Rows from a data collection:
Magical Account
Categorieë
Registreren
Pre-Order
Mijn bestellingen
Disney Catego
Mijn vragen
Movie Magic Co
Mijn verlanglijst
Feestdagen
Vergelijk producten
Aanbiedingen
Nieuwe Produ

TRY IT: How many of the rows above contain the word "Mijn"? Give only the number.

RESPONSE AREA: 3